*** Begin section ***

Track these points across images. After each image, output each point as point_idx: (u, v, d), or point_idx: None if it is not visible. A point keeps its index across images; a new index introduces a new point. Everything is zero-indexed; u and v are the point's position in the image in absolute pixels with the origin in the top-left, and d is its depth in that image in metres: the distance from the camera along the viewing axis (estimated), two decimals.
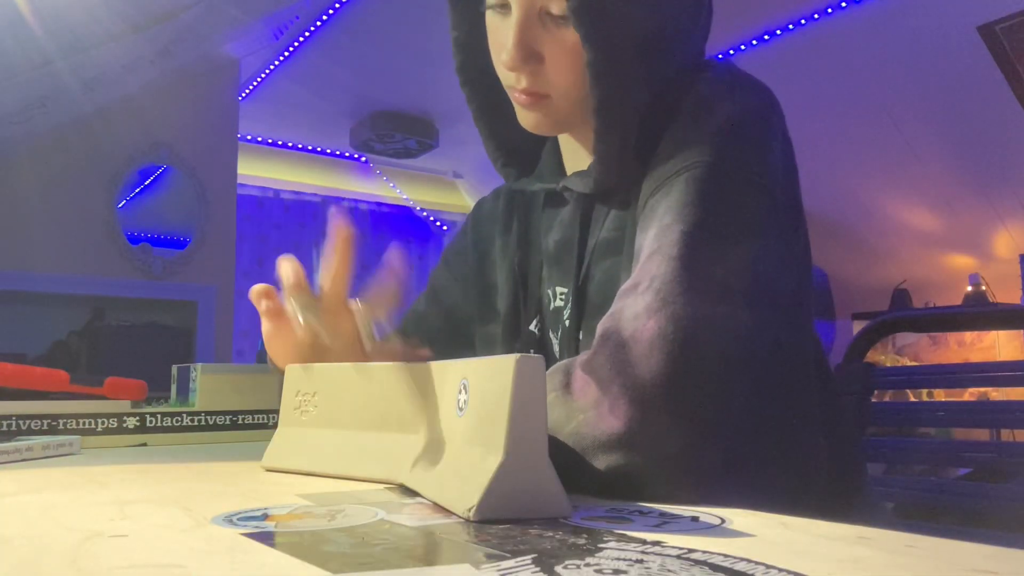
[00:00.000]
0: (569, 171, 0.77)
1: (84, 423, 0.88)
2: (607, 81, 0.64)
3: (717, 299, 0.54)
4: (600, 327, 0.56)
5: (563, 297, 0.75)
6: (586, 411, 0.52)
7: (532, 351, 0.77)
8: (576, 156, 0.77)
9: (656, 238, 0.58)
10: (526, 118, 0.71)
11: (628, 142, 0.67)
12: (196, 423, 0.96)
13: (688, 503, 0.44)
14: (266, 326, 0.66)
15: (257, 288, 0.64)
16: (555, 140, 0.80)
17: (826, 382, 0.70)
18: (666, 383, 0.50)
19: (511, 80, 0.69)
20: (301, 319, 0.61)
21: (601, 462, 0.50)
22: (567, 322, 0.73)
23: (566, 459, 0.50)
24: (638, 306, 0.54)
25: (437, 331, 0.87)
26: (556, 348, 0.76)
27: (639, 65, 0.66)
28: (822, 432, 0.61)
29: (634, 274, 0.58)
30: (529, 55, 0.66)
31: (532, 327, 0.78)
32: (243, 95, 4.27)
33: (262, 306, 0.64)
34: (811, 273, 0.67)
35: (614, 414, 0.50)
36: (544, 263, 0.79)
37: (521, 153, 0.80)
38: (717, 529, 0.37)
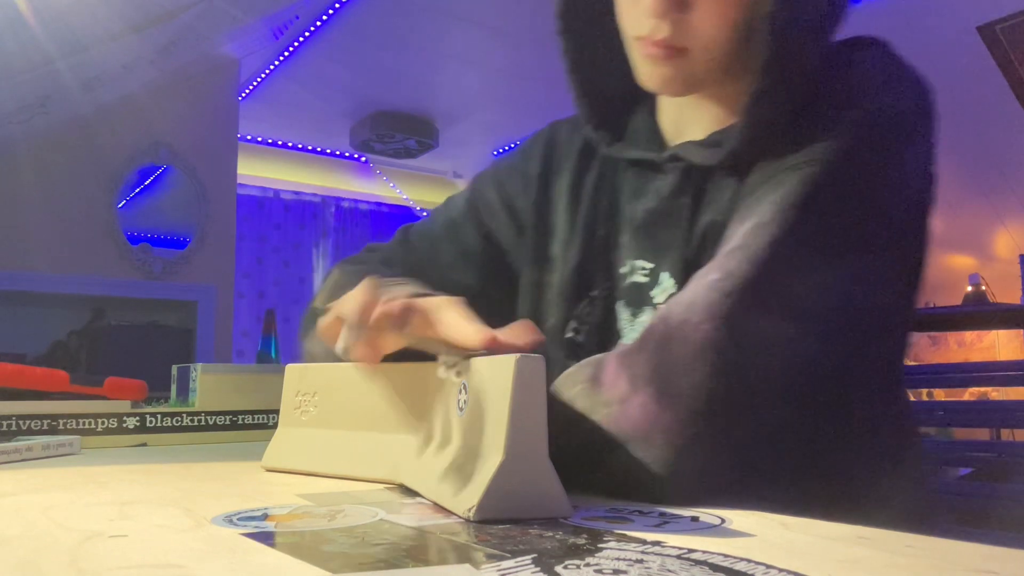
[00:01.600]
0: (671, 138, 0.70)
1: (84, 423, 0.88)
2: (786, 36, 0.57)
3: (787, 319, 0.49)
4: (653, 318, 0.52)
5: (646, 273, 0.67)
6: (610, 405, 0.48)
7: (592, 320, 0.69)
8: (685, 122, 0.69)
9: (748, 234, 0.52)
10: (653, 74, 0.63)
11: (786, 108, 0.58)
12: (196, 423, 0.96)
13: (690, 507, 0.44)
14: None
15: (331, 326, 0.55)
16: (651, 104, 0.72)
17: (898, 405, 0.65)
18: (704, 399, 0.46)
19: (645, 29, 0.60)
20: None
21: (617, 457, 0.47)
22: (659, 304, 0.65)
23: (578, 453, 0.48)
24: (699, 297, 0.49)
25: (471, 251, 0.78)
26: (625, 324, 0.68)
27: (817, 21, 0.59)
28: (876, 460, 0.57)
29: (712, 262, 0.52)
30: (678, 1, 0.59)
31: (596, 293, 0.70)
32: (243, 95, 4.27)
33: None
34: (916, 298, 0.60)
35: (641, 413, 0.47)
36: (623, 230, 0.70)
37: (612, 115, 0.72)
38: (717, 529, 0.37)
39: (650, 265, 0.67)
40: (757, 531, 0.36)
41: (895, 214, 0.56)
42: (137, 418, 0.92)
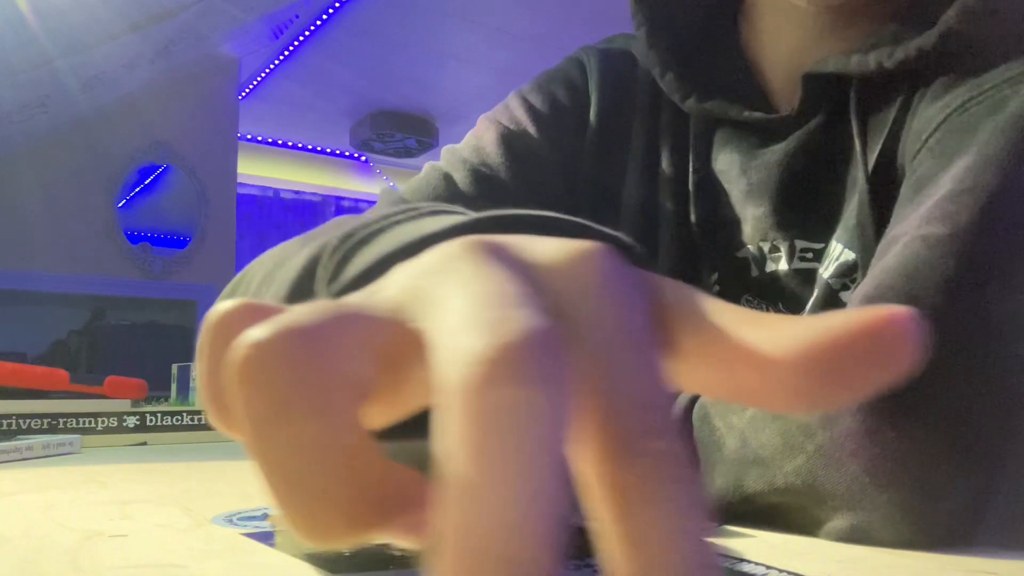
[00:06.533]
0: (781, 85, 0.53)
1: (84, 422, 0.88)
2: None
3: None
4: (855, 298, 0.37)
5: (813, 256, 0.51)
6: (812, 433, 0.34)
7: None
8: (809, 57, 0.51)
9: (974, 170, 0.37)
10: None
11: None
12: (196, 422, 0.96)
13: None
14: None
15: None
16: (734, 42, 0.56)
17: None
18: (955, 414, 0.33)
19: None
20: None
21: (844, 513, 0.34)
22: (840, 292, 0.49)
23: (788, 505, 0.35)
24: (921, 262, 0.35)
25: (514, 200, 0.55)
26: None
27: None
28: None
29: (922, 209, 0.37)
30: None
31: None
32: (243, 95, 4.27)
33: None
34: None
35: (873, 444, 0.33)
36: (740, 202, 0.53)
37: (692, 56, 0.55)
38: (717, 529, 0.37)
39: (817, 245, 0.51)
40: (757, 531, 0.36)
41: None
42: (137, 417, 0.92)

*** End section ***

TASK TO CARRY OUT >>
Your answer should be the lines above, word for word, from the line with "14: (266, 326, 0.66)" through the line with "42: (137, 418, 0.92)", minus the pictures.

ANSWER >>
14: (266, 326, 0.66)
15: (257, 288, 0.64)
16: (555, 140, 0.80)
17: (826, 382, 0.70)
18: (666, 383, 0.50)
19: (511, 80, 0.69)
20: (301, 319, 0.61)
21: (601, 462, 0.50)
22: (567, 322, 0.73)
23: (566, 459, 0.50)
24: (638, 306, 0.54)
25: (437, 331, 0.87)
26: (556, 348, 0.76)
27: (639, 65, 0.66)
28: (822, 432, 0.61)
29: (634, 274, 0.58)
30: (529, 55, 0.66)
31: (532, 327, 0.78)
32: (243, 95, 4.27)
33: (262, 306, 0.64)
34: (811, 273, 0.67)
35: (614, 414, 0.50)
36: (544, 263, 0.79)
37: (521, 153, 0.80)
38: (717, 529, 0.37)
[00:01.600]
0: (671, 138, 0.70)
1: (84, 423, 0.88)
2: (786, 36, 0.57)
3: (787, 319, 0.49)
4: (653, 318, 0.52)
5: (646, 273, 0.67)
6: (610, 405, 0.48)
7: (592, 320, 0.69)
8: (685, 122, 0.69)
9: (748, 234, 0.52)
10: (653, 74, 0.63)
11: (786, 108, 0.58)
12: (196, 423, 0.96)
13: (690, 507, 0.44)
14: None
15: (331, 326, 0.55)
16: (651, 104, 0.72)
17: (898, 405, 0.65)
18: (704, 399, 0.46)
19: (645, 29, 0.60)
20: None
21: (617, 457, 0.47)
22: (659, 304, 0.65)
23: (578, 453, 0.48)
24: (699, 297, 0.49)
25: (471, 251, 0.78)
26: (625, 324, 0.68)
27: (817, 21, 0.59)
28: (876, 460, 0.57)
29: (712, 262, 0.52)
30: (678, 1, 0.59)
31: (596, 293, 0.70)
32: (243, 95, 4.27)
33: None
34: (916, 298, 0.60)
35: (641, 413, 0.47)
36: (623, 230, 0.70)
37: (612, 115, 0.72)
38: (717, 529, 0.37)
39: (650, 265, 0.67)
40: (757, 531, 0.36)
41: (895, 214, 0.56)
42: (137, 418, 0.92)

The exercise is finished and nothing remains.